What is leukemia? — Leukemia is another word for cancer of the blood. The blood is made up of different types of cells. These cells are made in the middle of bones, in a part called the bone marrow.

In leukemia, the bone marrow makes abnormal blood cells instead of normal blood cells. The abnormal cells grow out of control, get into the blood, and travel around the body. Sometimes, these cells collect in certain parts of the body. When the bone marrow makes abnormal blood cells, it does not make the normal blood cells your child’s body needs. This causes symptoms.

There are different types of leukemia. Some types grow quickly, and others grow slowly. Most leukemia in children is the fast-growing type, called “acute” leukemia. There are 2 types of acute leukemia. Most leukemia in children is acute lymphoblastic leukemia, also called “ALL.” Some leukemia in children is acute myeloid leukemia, also called “AML.”
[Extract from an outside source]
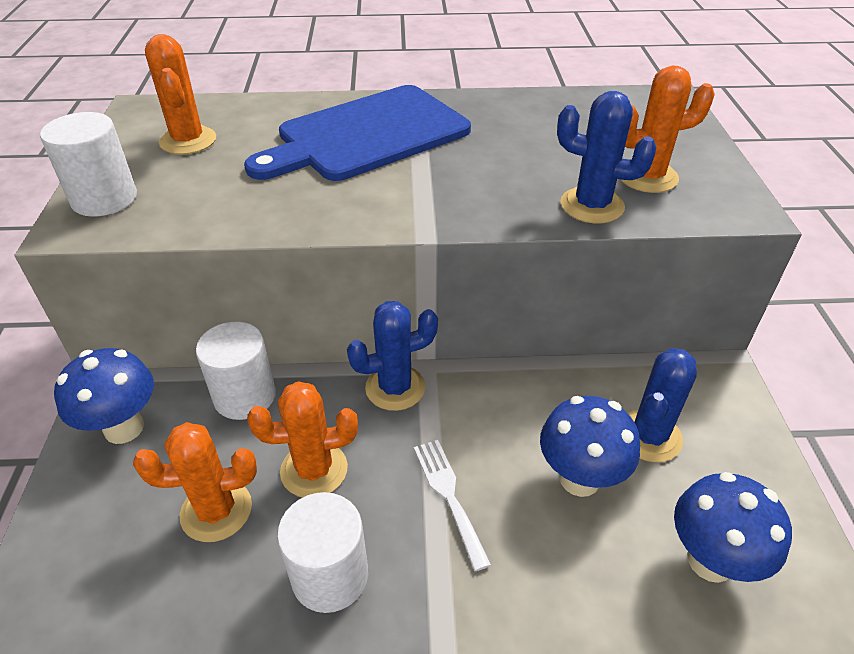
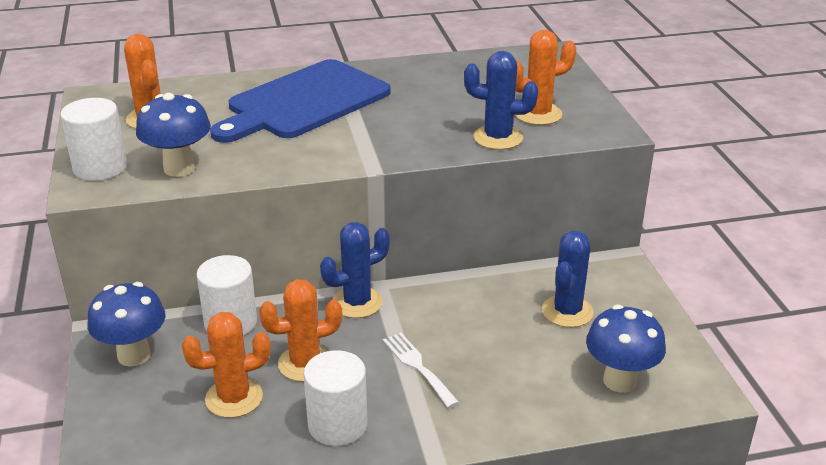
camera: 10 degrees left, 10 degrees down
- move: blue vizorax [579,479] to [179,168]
What are the symptoms of leukemia? — The most common symptoms are:

●Feeling very tired and weak
●Bleeding more easily than usual
●Getting fevers or infections more easily than usual
●Bone pain, which can make children limp or refuse to walk
●Swollen lymph nodes (bean-shaped organs) that you can see or feel under your child’s skin
These symptoms can also be caused by conditions that are not leukemia. But if your child has these symptoms, let the doctor or nurse know.

Is there a test for leukemia? — Yes. The doctor or nurse will ask about your child’s symptoms and do an exam. He or she will also do:

●Blood tests
●A bone marrow biopsy – For this test, a doctor takes a very small sample of the bone marrow. Then another doctor looks at the cells under a microscope.
How is leukemia in children treated? — The right treatment for your child will depend on the type of leukemia he or she has. Treatment for leukemia can include one or more of the following:

●Chemotherapy – Chemotherapy is the term doctors use to describe a group of medicines that kill cancer cells. Children usually get these medicines through a thin tube that goes in their vein. Sometimes, children also get these medicines through a thin tube that goes in their back.
●Radiation therapy – Radiation kills cancer cells.
●Bone marrow transplant – This treatment replaces cells in the bone marrow that are killed by chemotherapy or radiation. The “donor” cells can come from different places, including:
•People who are related to your child, and whose blood matches your child’s
•People who are not related to your child, but whose blood matches your child’s
•Blood (that matches your child’s) from a newborn baby’s umbilical cord
Most children are in “remission” after they start treatment. This means that doctors do not see any more abnormal blood cells in the blood or bone marrow. But even though doctors do not see any abnormal cells, they are still in the body. To kill these cells and keep the leukemia from returning, your child will need to finish treatment. It usually takes about 2 to 3 years to finish treatment.

What happens after treatment? — After treatment, the doctor will check your child every so often to see if the leukemia comes back. Follow-ups include talking with the doctor, exams, and blood tests. Sometimes, the doctor will also do a bone marrow biopsy.

You should also watch your child for the symptoms listed above. Having those symptoms could mean the leukemia has come back. Tell the doctor or nurse if your child has any symptoms.

What happens if the leukemia comes back? — If the leukemia comes back, your child might have more chemotherapy, radiation, or a bone marrow transplant.

What else should I do? — It is important to follow all of the doctor’s instructions about visits and tests. It’s also important to let the doctor know if your child has any side effects or problems during treatment.

Leukemia treatment can involve making many choices, such as what treatment your child should have and when. Always let the doctors and nurses know how you feel about a treatment. Any time your child is offered a treatment, ask:

●What are the benefits of this treatment? Is it likely to help my child live longer? Will it reduce or prevent symptoms?
●What are the downsides to this treatment?
●Are there other options besides this treatment?
●What happens if my child does not have this treatment?